[Excerpts from a dataset]
=== Begin Enclosure ===

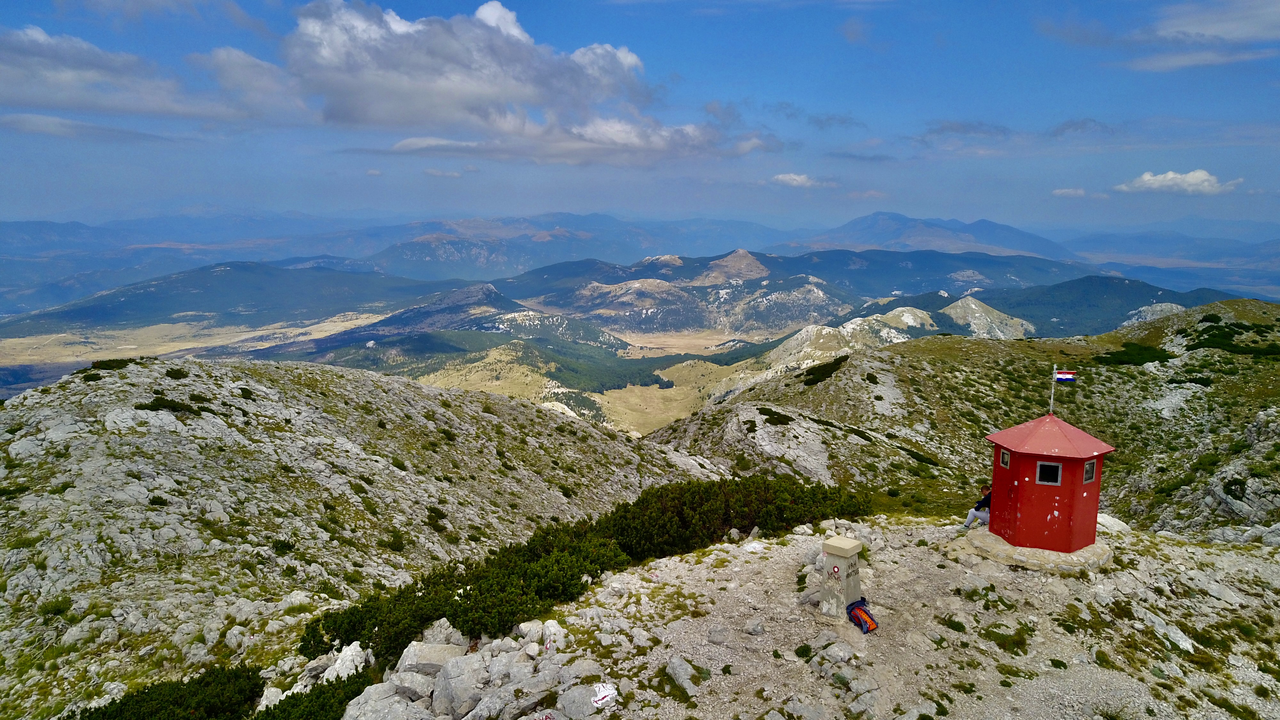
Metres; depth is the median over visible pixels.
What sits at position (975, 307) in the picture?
rocky hill
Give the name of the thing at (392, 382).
rocky hill
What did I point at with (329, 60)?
cloud
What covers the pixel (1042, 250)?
mountain
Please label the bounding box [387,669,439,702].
rock
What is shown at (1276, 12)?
sky
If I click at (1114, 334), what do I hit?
hill
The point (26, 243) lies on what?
mountain range
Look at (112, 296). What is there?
hill
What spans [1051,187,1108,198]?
cloud
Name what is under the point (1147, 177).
cloud
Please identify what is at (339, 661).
rock
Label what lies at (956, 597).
rocky ground
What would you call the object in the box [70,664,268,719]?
shrub
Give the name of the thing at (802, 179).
cloud
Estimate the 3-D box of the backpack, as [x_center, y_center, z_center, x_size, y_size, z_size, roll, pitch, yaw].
[2.440,2.810,9.713,0.293,0.289,0.415,-4,10,-25]
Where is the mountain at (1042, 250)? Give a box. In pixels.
[791,210,1081,258]
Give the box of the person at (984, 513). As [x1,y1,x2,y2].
[960,483,992,530]
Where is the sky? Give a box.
[0,0,1279,238]
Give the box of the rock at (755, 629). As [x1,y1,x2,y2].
[744,618,765,634]
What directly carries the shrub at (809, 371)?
on the hill at (1114, 334)
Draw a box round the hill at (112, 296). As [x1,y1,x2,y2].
[1,260,456,338]
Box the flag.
[1054,369,1076,382]
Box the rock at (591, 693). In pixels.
[557,681,616,719]
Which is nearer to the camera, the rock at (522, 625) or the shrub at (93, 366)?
the rock at (522, 625)
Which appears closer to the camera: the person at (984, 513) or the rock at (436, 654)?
the rock at (436, 654)
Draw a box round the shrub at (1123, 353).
[1095,341,1174,366]
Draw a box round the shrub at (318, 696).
[253,670,377,719]
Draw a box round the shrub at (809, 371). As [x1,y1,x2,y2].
[801,355,848,385]
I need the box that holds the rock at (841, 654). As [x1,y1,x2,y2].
[819,639,856,664]
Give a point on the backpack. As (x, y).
(862, 613)
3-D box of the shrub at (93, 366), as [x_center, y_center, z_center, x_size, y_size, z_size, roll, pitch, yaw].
[-20.239,0.163,34.025,1.819,0.570,2.461,0,9,0]
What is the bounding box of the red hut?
[981,413,1116,561]
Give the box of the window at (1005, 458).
[999,447,1010,468]
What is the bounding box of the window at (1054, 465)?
[1036,460,1062,484]
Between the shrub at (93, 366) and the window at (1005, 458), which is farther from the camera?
the shrub at (93, 366)
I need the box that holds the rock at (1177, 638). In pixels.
[1135,606,1195,651]
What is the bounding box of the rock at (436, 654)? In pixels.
[397,637,465,674]
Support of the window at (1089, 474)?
in the red hut
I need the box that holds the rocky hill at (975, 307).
[937,296,1035,338]
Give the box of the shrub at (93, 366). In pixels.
[87,357,140,371]
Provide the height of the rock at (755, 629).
0.177 m
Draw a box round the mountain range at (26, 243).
[0,208,1279,319]
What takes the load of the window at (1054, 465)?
in the red hut
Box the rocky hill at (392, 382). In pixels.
[0,348,719,719]
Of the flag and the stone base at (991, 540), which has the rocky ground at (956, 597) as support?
the stone base at (991, 540)
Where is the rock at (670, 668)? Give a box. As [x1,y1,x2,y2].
[664,655,702,695]
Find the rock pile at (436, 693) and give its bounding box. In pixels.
[339,618,615,719]
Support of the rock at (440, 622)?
on the rocky ground at (956, 597)
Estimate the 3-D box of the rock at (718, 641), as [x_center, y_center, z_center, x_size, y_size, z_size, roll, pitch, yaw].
[0.821,2.904,9.232,0.300,0.181,0.307,6,11,33]
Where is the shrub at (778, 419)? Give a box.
[758,407,794,425]
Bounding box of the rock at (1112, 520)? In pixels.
[1095,512,1131,533]
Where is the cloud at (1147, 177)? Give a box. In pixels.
[1113,168,1243,194]
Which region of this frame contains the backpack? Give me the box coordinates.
[847,597,878,633]
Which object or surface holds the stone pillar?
on the rocky ground at (956, 597)
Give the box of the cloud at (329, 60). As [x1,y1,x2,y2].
[261,0,775,165]
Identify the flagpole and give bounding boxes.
[1048,363,1057,414]
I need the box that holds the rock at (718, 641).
[706,627,730,645]
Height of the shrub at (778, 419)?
0.854 m
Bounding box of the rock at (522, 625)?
[517,618,567,649]
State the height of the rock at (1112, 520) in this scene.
0.369 m
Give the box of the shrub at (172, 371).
[164,366,190,378]
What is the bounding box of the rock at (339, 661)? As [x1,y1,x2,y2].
[321,640,373,681]
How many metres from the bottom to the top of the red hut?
2.060 m
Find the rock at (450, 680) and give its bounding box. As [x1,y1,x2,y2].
[432,651,489,719]
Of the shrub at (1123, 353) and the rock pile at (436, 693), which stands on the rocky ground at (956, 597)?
the rock pile at (436, 693)
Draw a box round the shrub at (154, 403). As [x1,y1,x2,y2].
[137,396,205,415]
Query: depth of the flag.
13.49 m
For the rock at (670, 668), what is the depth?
8.09 m
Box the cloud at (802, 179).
[770,172,833,188]
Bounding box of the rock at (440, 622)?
[417,617,466,646]
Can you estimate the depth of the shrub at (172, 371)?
32.01 m
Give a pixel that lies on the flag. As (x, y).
(1068, 375)
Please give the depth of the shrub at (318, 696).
9.78 m
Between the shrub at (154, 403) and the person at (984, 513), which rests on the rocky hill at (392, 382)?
the shrub at (154, 403)
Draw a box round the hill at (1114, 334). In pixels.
[635,298,1279,538]
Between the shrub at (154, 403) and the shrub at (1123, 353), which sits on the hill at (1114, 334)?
the shrub at (1123, 353)
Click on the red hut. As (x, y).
(1028, 465)
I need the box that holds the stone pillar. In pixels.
[820,534,863,618]
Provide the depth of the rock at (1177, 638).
9.68 m
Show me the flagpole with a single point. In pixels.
(1052, 403)
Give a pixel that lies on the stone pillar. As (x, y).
(841, 561)
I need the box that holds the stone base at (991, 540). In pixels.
[952,526,1113,573]
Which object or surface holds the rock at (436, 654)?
on the rocky ground at (956, 597)
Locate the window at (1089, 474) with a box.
[1082,458,1096,483]
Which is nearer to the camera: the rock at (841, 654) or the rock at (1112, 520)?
the rock at (841, 654)
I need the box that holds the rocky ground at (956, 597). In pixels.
[365,512,1279,719]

=== End Enclosure ===

TASK DESCRIPTION | What you output should match the records line for line, minus the pictures.

FINISHED EXERCISE |
Metres; depth is the median over visible pixels.
What sits at position (975, 307) in the picture?
rocky hill
Give the name of the thing at (392, 382).
rocky hill
What did I point at with (329, 60)?
cloud
What covers the pixel (1042, 250)?
mountain
Please label the bounding box [387,669,439,702].
rock
What is shown at (1276, 12)?
sky
If I click at (1114, 334), what do I hit?
hill
The point (26, 243) lies on what?
mountain range
Look at (112, 296). What is there?
hill
What spans [1051,187,1108,198]?
cloud
Name what is under the point (1147, 177).
cloud
Please identify what is at (339, 661).
rock
Label what lies at (956, 597).
rocky ground
What would you call the object in the box [70,664,268,719]?
shrub
Give the name of the thing at (802, 179).
cloud
Estimate the 3-D box of the backpack, as [x_center, y_center, z_center, x_size, y_size, z_size, roll, pitch, yaw].
[2.440,2.810,9.713,0.293,0.289,0.415,-4,10,-25]
Where is the mountain at (1042, 250)? Give a box. In pixels.
[791,210,1081,258]
Give the box of the person at (984, 513). As [x1,y1,x2,y2].
[960,483,992,530]
Where is the sky? Give a box.
[0,0,1279,238]
Give the box of the rock at (755, 629). As [x1,y1,x2,y2].
[744,618,765,634]
What directly carries the shrub at (809, 371)?
on the hill at (1114, 334)
Draw a box round the hill at (112, 296). As [x1,y1,x2,y2].
[1,260,456,338]
Box the flag.
[1054,369,1076,382]
Box the rock at (591, 693). In pixels.
[557,681,616,719]
Which is nearer to the camera, the rock at (522, 625) or the shrub at (93, 366)?
the rock at (522, 625)
Which appears closer to the camera: the person at (984, 513) or the rock at (436, 654)?
the rock at (436, 654)
Draw a box round the shrub at (1123, 353).
[1095,341,1174,366]
Draw a box round the shrub at (318, 696).
[253,670,377,719]
Draw a box round the shrub at (809, 371). As [x1,y1,x2,y2].
[801,355,848,385]
I need the box that holds the rock at (841, 654). As [x1,y1,x2,y2].
[819,639,856,664]
Give a point on the backpack. As (x, y).
(862, 613)
3-D box of the shrub at (93, 366), as [x_center, y_center, z_center, x_size, y_size, z_size, roll, pitch, yaw].
[-20.239,0.163,34.025,1.819,0.570,2.461,0,9,0]
What is the bounding box of the red hut?
[981,413,1116,561]
Give the box of the window at (1005, 458).
[999,447,1010,468]
What is the bounding box of the window at (1054, 465)?
[1036,460,1062,484]
Between the shrub at (93, 366) and the window at (1005, 458), which is farther from the camera?
the shrub at (93, 366)
I need the box that holds the rock at (1177, 638). In pixels.
[1135,606,1195,651]
What is the bounding box of the rock at (436, 654)? In pixels.
[397,637,465,674]
Support of the window at (1089, 474)?
in the red hut
I need the box that holds the rocky hill at (975, 307).
[937,296,1035,338]
Give the box of the shrub at (93, 366). In pixels.
[87,357,140,371]
Provide the height of the rock at (755, 629).
0.177 m
Draw a box round the mountain range at (26, 243).
[0,208,1279,319]
What takes the load of the window at (1054, 465)?
in the red hut
Box the rocky hill at (392, 382). In pixels.
[0,348,719,719]
Of the flag and the stone base at (991, 540), which has the rocky ground at (956, 597) as support?
the stone base at (991, 540)
Where is the rock at (670, 668)? Give a box. As [x1,y1,x2,y2].
[664,655,702,695]
Find the rock pile at (436, 693) and give its bounding box. In pixels.
[339,618,615,719]
Support of the rock at (440, 622)?
on the rocky ground at (956, 597)
Estimate the 3-D box of the rock at (718, 641), as [x_center, y_center, z_center, x_size, y_size, z_size, roll, pitch, yaw].
[0.821,2.904,9.232,0.300,0.181,0.307,6,11,33]
Where is the shrub at (778, 419)? Give a box.
[758,407,794,425]
Bounding box of the rock at (1112, 520)? In pixels.
[1095,512,1131,533]
Where is the cloud at (1147, 177)? Give a box. In pixels.
[1113,168,1243,194]
Which region of this frame contains the backpack? Give me the box coordinates.
[847,597,878,633]
Which object or surface holds the stone pillar?
on the rocky ground at (956, 597)
Give the box of the cloud at (329, 60). As [x1,y1,x2,y2].
[261,0,775,165]
Identify the flagpole and give bounding boxes.
[1048,363,1057,414]
I need the box that holds the rock at (718, 641).
[706,627,730,645]
Height of the shrub at (778, 419)?
0.854 m
Bounding box of the rock at (522, 625)?
[517,618,567,649]
State the height of the rock at (1112, 520) in this scene.
0.369 m
Give the box of the shrub at (172, 371).
[164,366,190,378]
What is the bounding box of the rock at (339, 661)? As [x1,y1,x2,y2].
[321,640,373,681]
How many metres from the bottom to the top of the red hut?
2.060 m
Find the rock at (450, 680) and give its bounding box. As [x1,y1,x2,y2].
[432,651,489,719]
Of the shrub at (1123, 353) and the rock pile at (436, 693), which stands on the rocky ground at (956, 597)?
the rock pile at (436, 693)
Draw a box round the shrub at (154, 403). As [x1,y1,x2,y2].
[137,396,205,415]
Query: depth of the flag.
13.49 m
For the rock at (670, 668), what is the depth?
8.09 m
Box the cloud at (802, 179).
[770,172,833,188]
Bounding box of the rock at (440, 622)?
[417,617,466,646]
Can you estimate the depth of the shrub at (172, 371)?
32.01 m
Give a pixel that lies on the flag. As (x, y).
(1068, 375)
Please give the depth of the shrub at (318, 696).
9.78 m
Between the shrub at (154, 403) and the person at (984, 513), which rests on the rocky hill at (392, 382)?
the shrub at (154, 403)
Draw a box round the hill at (1114, 334). In pixels.
[635,298,1279,538]
Between the shrub at (154, 403) and the shrub at (1123, 353), which sits on the hill at (1114, 334)?
the shrub at (1123, 353)
Click on the red hut. As (x, y).
(1028, 465)
I need the box that holds the stone pillar. In pixels.
[820,534,863,618]
Provide the depth of the rock at (1177, 638).
9.68 m
Show me the flagpole with a single point. In pixels.
(1052, 403)
Give a pixel that lies on the stone pillar. As (x, y).
(841, 561)
I need the box that holds the stone base at (991, 540). In pixels.
[952,526,1113,573]
Which object or surface holds the rock at (436, 654)?
on the rocky ground at (956, 597)
Locate the window at (1089, 474) with a box.
[1082,458,1096,483]
Which is nearer to the camera: the rock at (841, 654) or the rock at (1112, 520)?
the rock at (841, 654)
I need the box that holds the rocky ground at (956, 597). In pixels.
[365,512,1279,719]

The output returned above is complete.